I've got a base class:
public abstract class StuffBase
{
public abstract void DoSomething();
}
And two derived classes
public class Stuff1 : StuffBase
{
public void DoSomething()
{
Console.WriteLine("Stuff 1 did something cool!");
}
public Stuff1()
{
Console.WriteLine("New stuff 1 reporting for duty!");
}
}
public class Stuff2 : StuffBase
{
public void DoSomething()
{
Console.WriteLine("Stuff 2 did something cool!");
}
public Stuff1()
{
Console.WriteLine("New stuff 2 reporting for duty!");
}
}
Okay, now say I've got a list of items:
var items = new List<StuffBase>();
items.Add(new Stuff1());
items.Add(new Stuff2());
and I want them all to call their DoSomething() method.

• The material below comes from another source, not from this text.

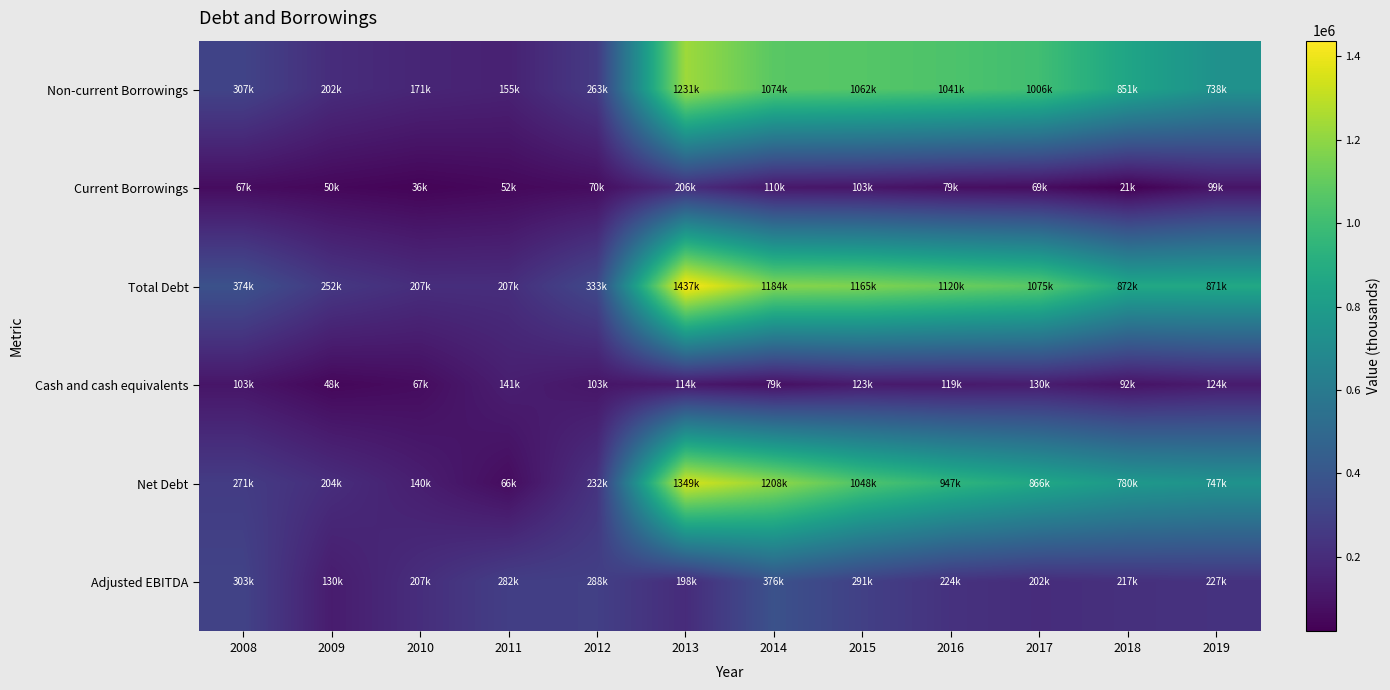

Which series has the largest total across all categories?

Total Debt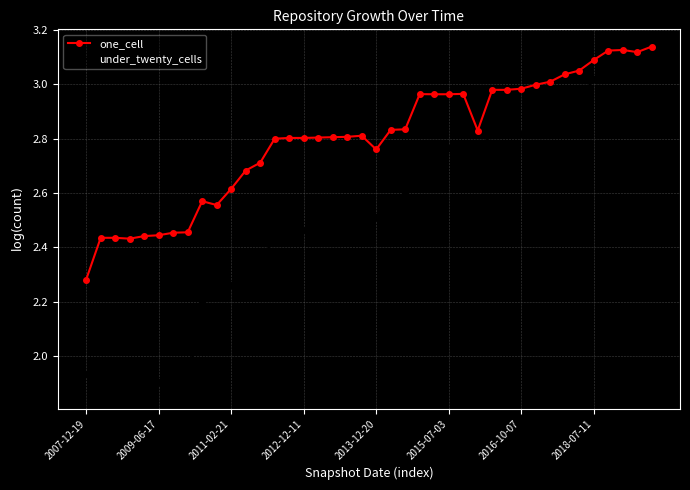

What is the sum of all under_twenty_cells values?

100.7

I could expect to just iterate the list and call their DoSomething() method, so let's say I've got a method to do that called AllDoSomething() that just iterates over the list and does the job:
public static void AllDoSomething(List<StuffBase> items)
{
items.ForEach(i => i.DoSomething());
}
What is the practical difference of the following method?
public static void AllDoSomething<T>(List<T> items) where T: StuffBase
{
items.ForEach(i => i.DoSomething());
}
Both methods appear in real terms, although being syntactically different, to be doing the same thing.
Are they just different ways of doing the same thing? I understand generics and type constraints but can't see why I would use one way over the other in this instance.